Ionic liquids (ILs) can be used as absorbents and catalysts for NO_x absorption and conversion due to their low toxicity, low energy consumption and excellent reusability. The capacity and absorption mechanism of NO_x absorption by ILs are presented in this paper. Generally, NO_x are physically absorbed by conventional ILs such as imidazolium-based ILs. The absorption capacity is as follows: NO₂>NO>N₂O, which is in good agreement with the binding energy between NO_x and ILs. Furthermore, low temperature, high pressure and large cation volume are favorable for NO_x absorption. The strategies of enhancing NO_x capacity through functionalized ILs with metal-containing anions (e.g. [FeCl₄]^2-), amine groups, sulfonate and carboxylate anions are also concluded. Active N or O sites in functionalized ILs can react with the dimer of NO (N₂O₂), resulting in high capacity.
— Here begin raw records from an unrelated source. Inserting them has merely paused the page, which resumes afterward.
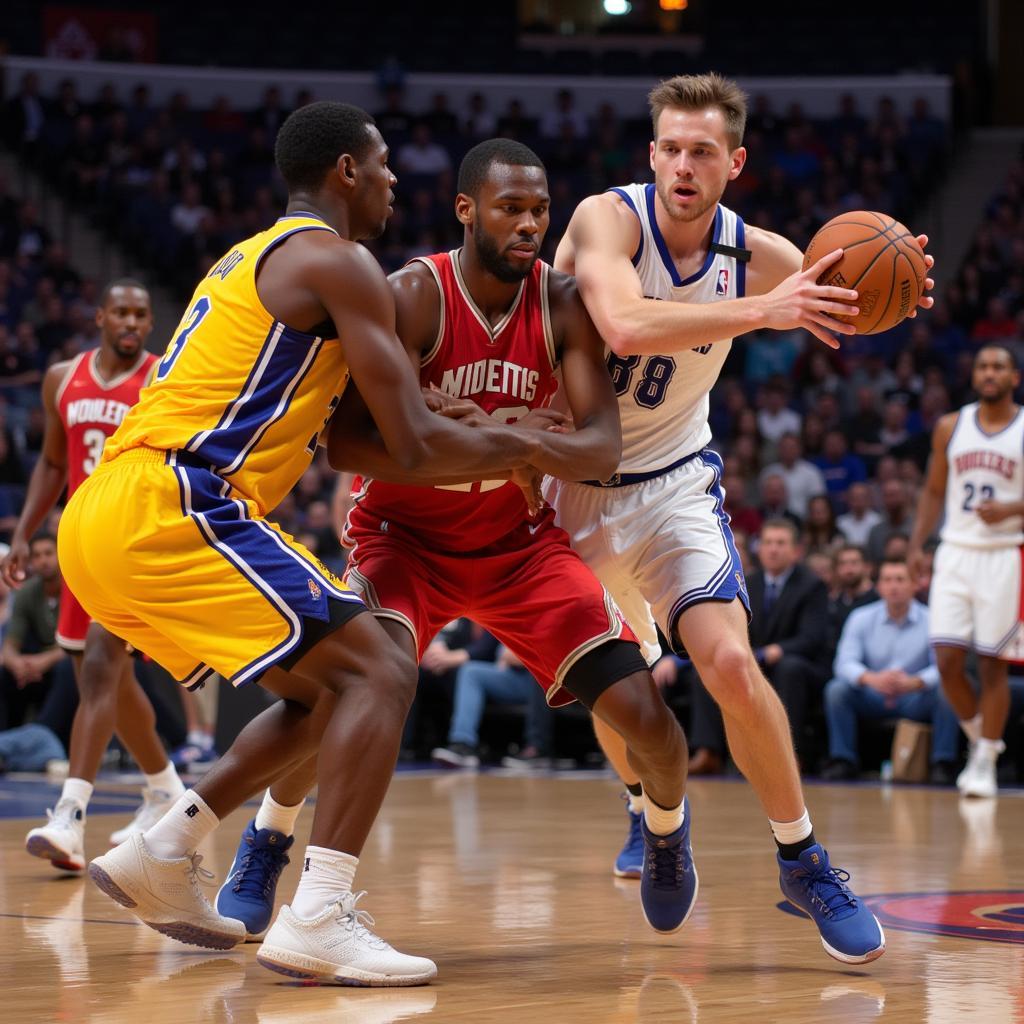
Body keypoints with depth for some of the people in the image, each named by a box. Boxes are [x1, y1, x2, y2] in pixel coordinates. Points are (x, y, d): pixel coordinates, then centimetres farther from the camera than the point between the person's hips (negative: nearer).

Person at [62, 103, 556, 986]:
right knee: (378, 674, -9)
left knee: (322, 691, 20)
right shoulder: (338, 260, -2)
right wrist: (514, 449, 12)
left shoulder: (254, 259, 27)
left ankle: (159, 856, 19)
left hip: (100, 524, 9)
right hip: (171, 511, -9)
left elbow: (337, 436, 32)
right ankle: (319, 920, -20)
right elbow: (417, 446, -7)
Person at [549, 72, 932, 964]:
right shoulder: (608, 219, -23)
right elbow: (624, 325, -42)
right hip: (571, 480, -1)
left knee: (730, 663, -16)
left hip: (673, 480, 1)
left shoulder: (760, 256, -12)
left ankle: (805, 862, -2)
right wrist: (759, 311, -50)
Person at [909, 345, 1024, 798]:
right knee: (947, 659, -5)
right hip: (955, 552, 3)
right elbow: (934, 492, 15)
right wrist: (917, 544, 5)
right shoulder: (950, 427, 8)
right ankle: (978, 737, 19)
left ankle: (985, 762, 8)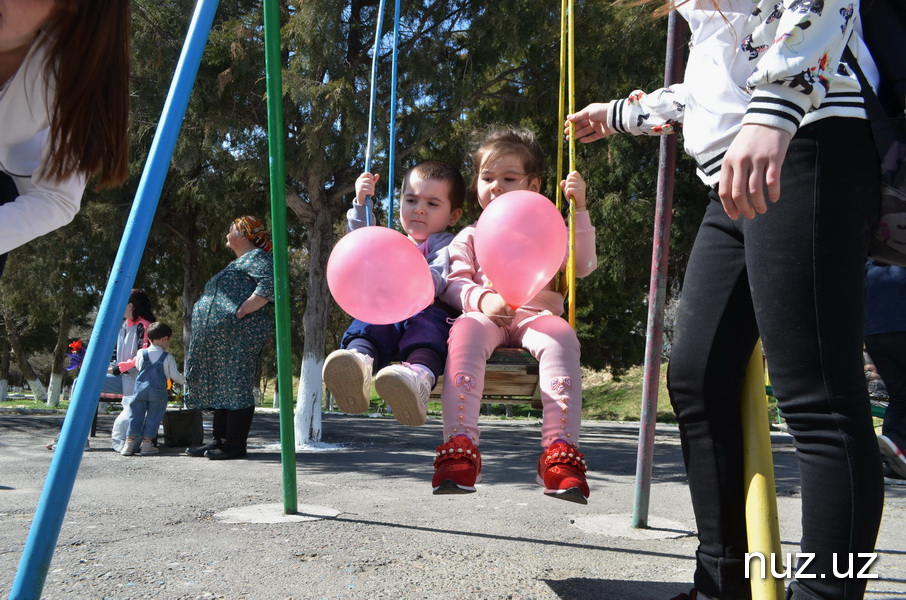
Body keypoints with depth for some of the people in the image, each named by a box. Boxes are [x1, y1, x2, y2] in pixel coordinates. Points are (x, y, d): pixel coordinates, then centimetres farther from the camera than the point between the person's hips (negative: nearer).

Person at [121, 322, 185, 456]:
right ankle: (146, 443, 6)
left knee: (136, 414, 8)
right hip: (158, 391, -2)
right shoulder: (167, 357, -2)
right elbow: (175, 375, 0)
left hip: (140, 387, 3)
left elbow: (138, 367, 19)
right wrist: (184, 380, 19)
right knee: (153, 416, 7)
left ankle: (129, 443, 7)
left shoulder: (141, 353, 5)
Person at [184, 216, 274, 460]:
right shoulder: (238, 263, 29)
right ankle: (220, 440, 16)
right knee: (220, 386, 11)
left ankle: (235, 444, -5)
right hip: (220, 336, 11)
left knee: (236, 386, -9)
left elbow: (270, 286, -20)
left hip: (239, 334, -11)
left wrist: (241, 311, -22)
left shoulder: (256, 257, -3)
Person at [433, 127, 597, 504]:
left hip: (536, 314, 0)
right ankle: (459, 445, -43)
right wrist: (482, 299, -14)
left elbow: (584, 266, 14)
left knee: (561, 336, -35)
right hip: (487, 315, 0)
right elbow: (454, 283, 9)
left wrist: (579, 209, 9)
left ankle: (560, 450, -41)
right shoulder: (470, 237, 24)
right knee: (465, 330, -36)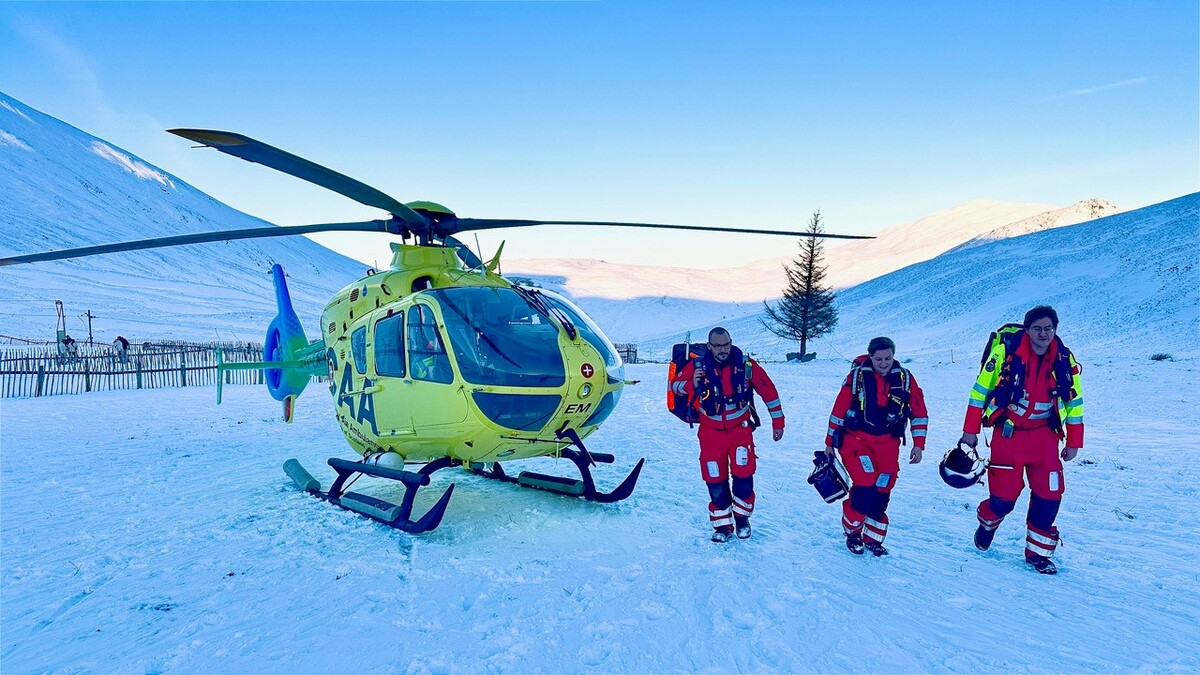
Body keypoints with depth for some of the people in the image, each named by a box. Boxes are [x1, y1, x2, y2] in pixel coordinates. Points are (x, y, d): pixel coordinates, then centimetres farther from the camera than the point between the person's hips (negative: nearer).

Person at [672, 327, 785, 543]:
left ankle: (742, 518, 20)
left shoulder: (746, 365, -10)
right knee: (715, 479, 2)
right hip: (711, 432, 0)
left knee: (743, 475, -6)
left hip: (740, 428, 0)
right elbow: (675, 385, -3)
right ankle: (722, 525, 22)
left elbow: (769, 391, 0)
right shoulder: (697, 366, -11)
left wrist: (777, 422, 4)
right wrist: (692, 385, -25)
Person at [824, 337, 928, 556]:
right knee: (865, 486, -18)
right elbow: (838, 410, -3)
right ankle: (851, 532, 7)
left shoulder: (904, 378, -2)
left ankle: (873, 538, 23)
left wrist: (918, 444, 0)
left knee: (881, 493, 1)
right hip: (856, 439, -3)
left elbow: (919, 412, 6)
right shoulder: (857, 376, -10)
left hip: (887, 443, 3)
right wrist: (829, 442, 1)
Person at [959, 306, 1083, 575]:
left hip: (1044, 435, 4)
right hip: (1008, 433, -3)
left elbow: (1074, 402, 10)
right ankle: (987, 523, 32)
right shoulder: (1006, 352, -13)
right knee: (1005, 496, -3)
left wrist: (1073, 442, 10)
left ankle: (1038, 552, 19)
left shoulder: (1065, 360, -1)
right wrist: (970, 431, -6)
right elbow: (981, 389, -7)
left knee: (1049, 495, -1)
Moreover, introducing electron-withdrawing substituents such as chlorine and bromine into carboxylate or sulfonate anions reduces desorption residue. Besides NO_x absorption, ILs with [NO₃]^- can activate NO and efficiently catalyze its conversion into HNO₃ in the presence of O₂ and H₂O, and have better performance than ILs with [Cl]^-, [Ac]^- and [CF₃SO₃]^-, which is attributed to the strong oxidization capability of [NO₃]^-. In addition, low temperature and high O₂ content can further improve NO conversion.